» Problem to work on: Continue the passage about Joe Morello's approach to drumming technique from its final sentence.

» Article:
Morello says that the secret to technique is relaxation. "It's a matter of natural body movement," he explains. "When your hand is relaxed, your thumb isn't squeezing against your first finger and your wrist isn't at some funny angle. The stick just rests in the hand in a very natural position. When you strike a practice pad, you should be able to hear the ring of the wood stick. The average person chokes the stick, and that comes through on the drum. The whole thing is relaxation and letting the sticks do most of the work.
"Technique is only a means to an end," Morello stresses. "The more control you have of the instrument, the more confidence you will get and the more you will be able to express your ideas. But just for technique alone - just to see how fast you can play so you can machine-gun everybody to death - that doesn't make any sense. Technique is only good if you can use it musically."
Throughout his career, Joe Morello has embodied that ideal to the fullest, achieving renown for both his technique and his musicality, and inspiring generations of players through the example he has set of always striving for excellence.

» Data excerpt:

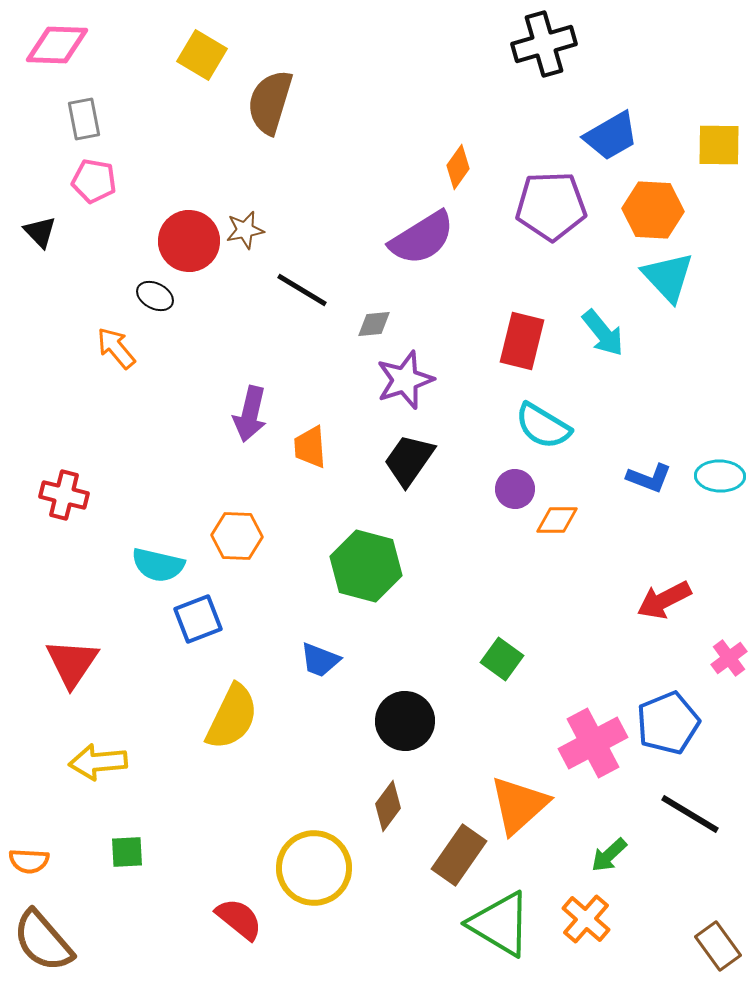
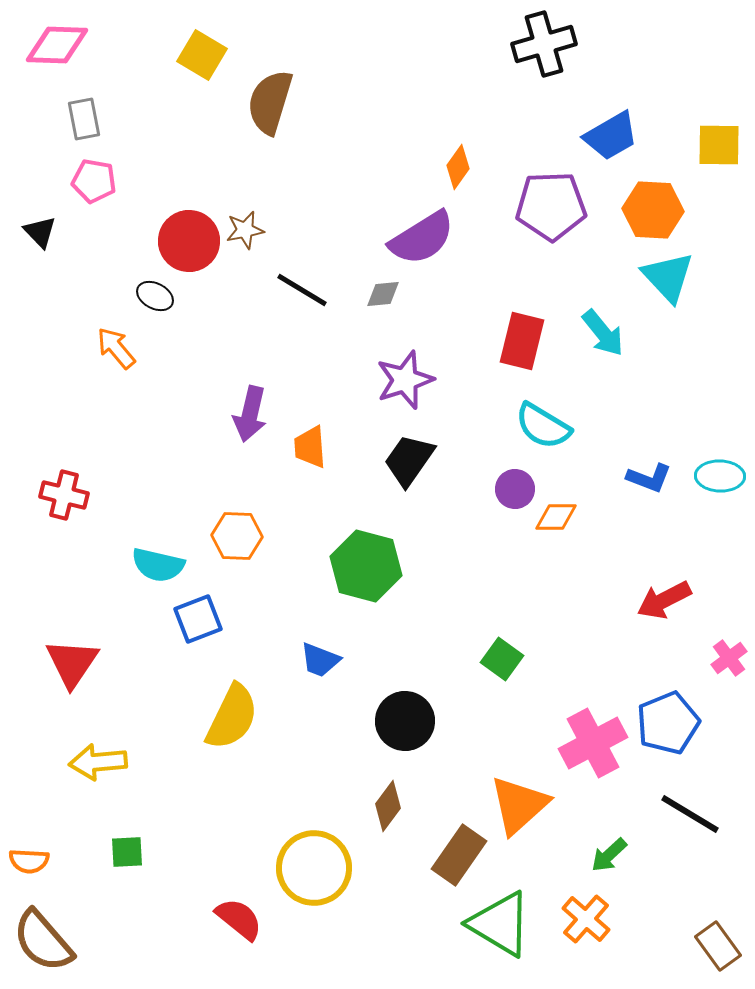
gray diamond at (374, 324): moved 9 px right, 30 px up
orange diamond at (557, 520): moved 1 px left, 3 px up
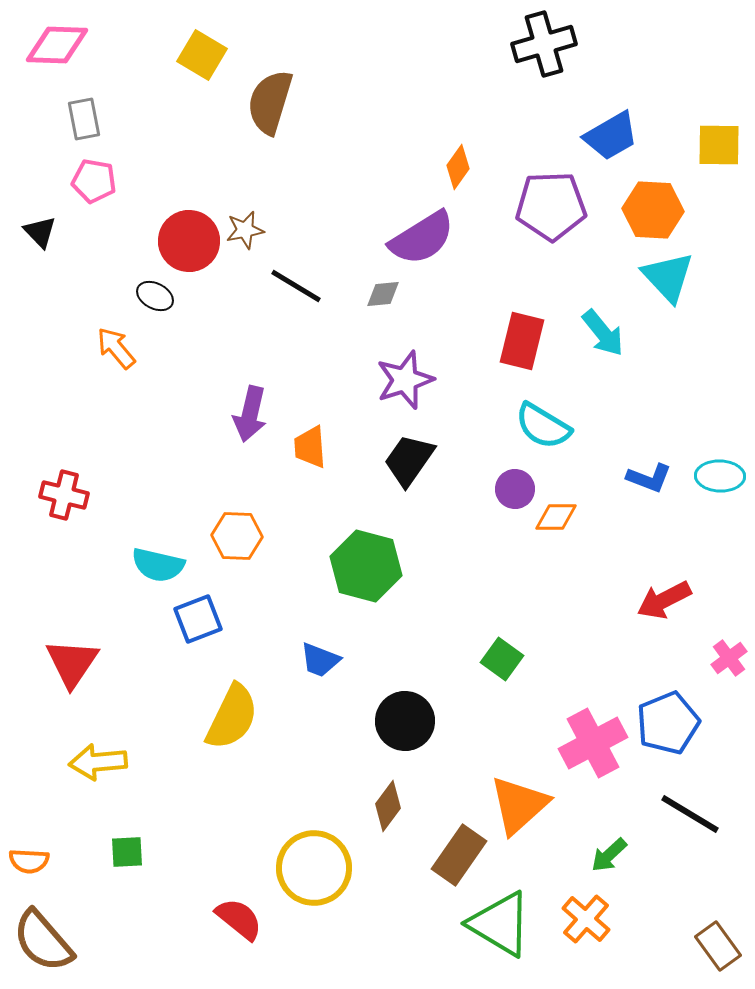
black line at (302, 290): moved 6 px left, 4 px up
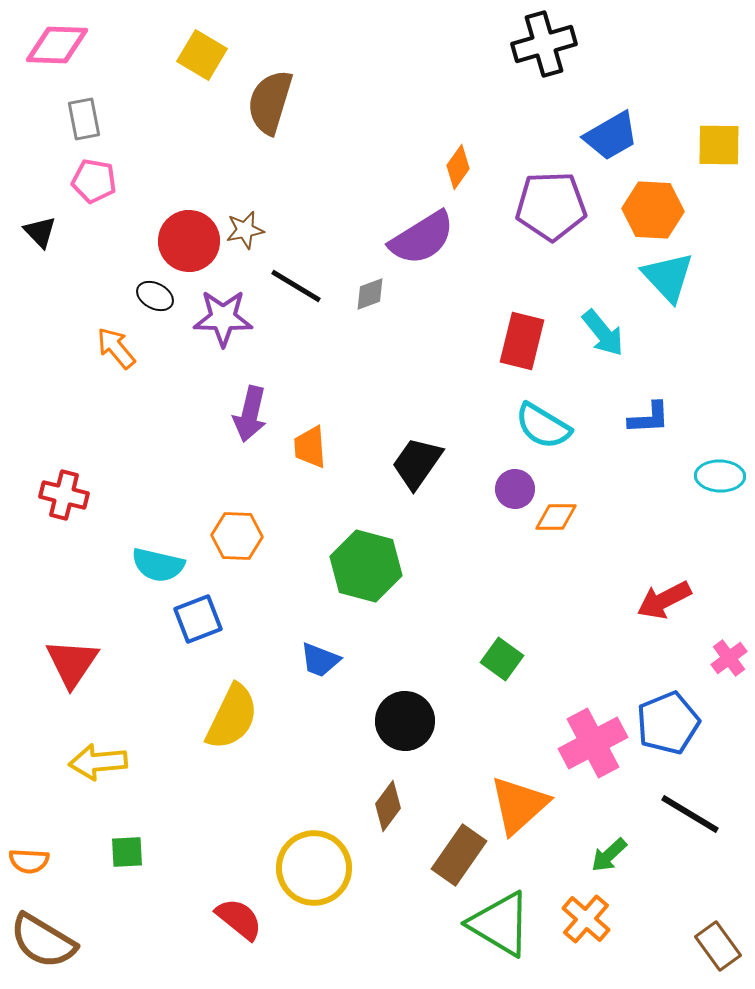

» The response:
"I'm sure there are people who disagree with my playing," he says, "and there are some who think I'm the greatest thing that ever happened. That's what is so great about this art form. It would be awfully boring if everyone played the same. You would only have to own one record.
"I've heard people say, ‘This drummer swings more than that one.' I think ‘swing' and ‘feel' are individual things. There is not just one way to swing. It's a feeling that comes from within that you project through the drums.
"I'm not the end-all and know-all of the drums. There's a lot out there I don't know, but I'm trying to do the best I can. The main thing is to be original."